Impersonation with ExMixedFolders
How to work with impersonation using ExMixedFolders?
If you are using password policy in which the user have to change the password on each month, you may need to use impersonation with ExMixedFolders.
With impersonation one user gets the ability to act as another user. With this you can create one user as a service user for ExMixedFolders who can access data from others. This user can be removed from the password policy.
To add the rights to the service user you can follow these steps:
The service user needs to get the right ms-Exch-EPI-Impersonation by powershell. Every user to which's data the service user wants to have access you should give ms-exch-epi-may-impersonate.
Everything you need to know about it, you can read directly on the corresponding Microsoft page about EWS API: http://msdn.microsoft.com/en-us/library/bb204095(v=exchg.80).aspx
Exchange 2010/2013/2016/Exchange Online, Office365:
Option 1 (Exchange Admin Center):
Create a new user, which we use in ExMixedFolders in order to connect to others Mailboxes. ( e.g. EWSService )
Add that user to the group "Organization Management". Members of this group have access to other users mailboxes if they are added to the "ApplicationImpersonation" rule as we see in the next picture.
In Exchange Admin Center you find Permissions=>Administrative Roles a rule named "ApplicationImpersonation" which gives you the opportunity to impersonate users.
Go these steps in order to add this function:
1. Create a new administrative rule group.
2. Enter name and add "ApplicationImpersonation" as a rule.
3. Add our serviceuser ( EWSService ) which will have access to other users Mailboxes by ExMixedFolders.
You can do this action by "Active Directory Users and Computers" as well.
Option 2 (Exchange Management Console):
Every user on witch's data the service user wants to have access should grouped together on an scope. You can do it on the power shell by "New-ManagemantScope" command.
New-ManagementScope -name:ImpGroup1 -RecipientRestrictionFilter:"Name -eq 'testuser1' -or Name -eq 'testuser2'"

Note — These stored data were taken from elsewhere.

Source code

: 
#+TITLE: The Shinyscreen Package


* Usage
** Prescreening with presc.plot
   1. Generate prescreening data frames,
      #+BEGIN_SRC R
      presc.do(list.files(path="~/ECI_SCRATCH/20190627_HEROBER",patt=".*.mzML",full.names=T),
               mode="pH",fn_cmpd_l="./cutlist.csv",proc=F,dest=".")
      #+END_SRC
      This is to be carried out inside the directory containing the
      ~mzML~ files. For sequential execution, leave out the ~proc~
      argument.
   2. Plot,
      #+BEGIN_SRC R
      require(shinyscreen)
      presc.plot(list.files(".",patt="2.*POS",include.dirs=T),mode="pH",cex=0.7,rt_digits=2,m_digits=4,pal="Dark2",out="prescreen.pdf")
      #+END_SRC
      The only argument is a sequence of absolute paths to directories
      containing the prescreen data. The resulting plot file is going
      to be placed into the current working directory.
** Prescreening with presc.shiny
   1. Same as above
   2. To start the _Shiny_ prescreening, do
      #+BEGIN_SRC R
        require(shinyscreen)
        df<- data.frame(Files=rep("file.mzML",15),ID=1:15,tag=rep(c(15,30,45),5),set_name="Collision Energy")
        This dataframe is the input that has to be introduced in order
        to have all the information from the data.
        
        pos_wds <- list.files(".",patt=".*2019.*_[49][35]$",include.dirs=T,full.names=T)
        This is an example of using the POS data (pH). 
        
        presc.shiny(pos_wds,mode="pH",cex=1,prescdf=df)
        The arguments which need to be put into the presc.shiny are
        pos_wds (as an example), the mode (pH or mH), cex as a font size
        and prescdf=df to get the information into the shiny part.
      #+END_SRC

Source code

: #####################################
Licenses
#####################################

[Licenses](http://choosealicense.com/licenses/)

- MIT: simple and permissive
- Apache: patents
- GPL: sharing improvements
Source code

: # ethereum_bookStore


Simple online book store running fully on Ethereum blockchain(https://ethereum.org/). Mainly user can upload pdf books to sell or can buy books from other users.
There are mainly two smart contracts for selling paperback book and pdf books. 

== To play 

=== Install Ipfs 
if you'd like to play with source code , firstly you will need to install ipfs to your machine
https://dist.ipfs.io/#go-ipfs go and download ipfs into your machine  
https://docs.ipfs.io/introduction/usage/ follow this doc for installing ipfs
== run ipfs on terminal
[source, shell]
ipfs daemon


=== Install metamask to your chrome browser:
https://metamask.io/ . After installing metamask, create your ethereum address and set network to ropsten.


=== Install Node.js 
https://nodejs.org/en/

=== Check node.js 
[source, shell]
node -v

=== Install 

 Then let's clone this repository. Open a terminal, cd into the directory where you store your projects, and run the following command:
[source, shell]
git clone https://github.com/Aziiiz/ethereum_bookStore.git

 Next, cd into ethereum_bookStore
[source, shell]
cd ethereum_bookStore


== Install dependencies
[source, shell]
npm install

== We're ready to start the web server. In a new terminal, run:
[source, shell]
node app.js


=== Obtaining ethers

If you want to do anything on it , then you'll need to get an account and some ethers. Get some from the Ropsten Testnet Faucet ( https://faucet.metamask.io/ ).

Every scope has to assigned to a ManagemetRole. You can do that with "New-ManagementAssignment".
New-ManagementRoleAssignment -Name:ImpRuleAss1 -Role:ApplicationImpersonation -User:'email@example.com' -CustomRecipientWriteScope:ImpGroup1
ExMixedFolders can create this script for you. In order to do this, you should have at minuimum one Serviceconnection with Impersonation on and one Synctask with one inserted user you want to impersonate. After ExMixedFolders has this information, you can get the script by rightclick on the Serverconnectionspane and choose "Commands to configure Impersonation". You can enter these scipt, after it's reviewed, into your Exchange Management Console.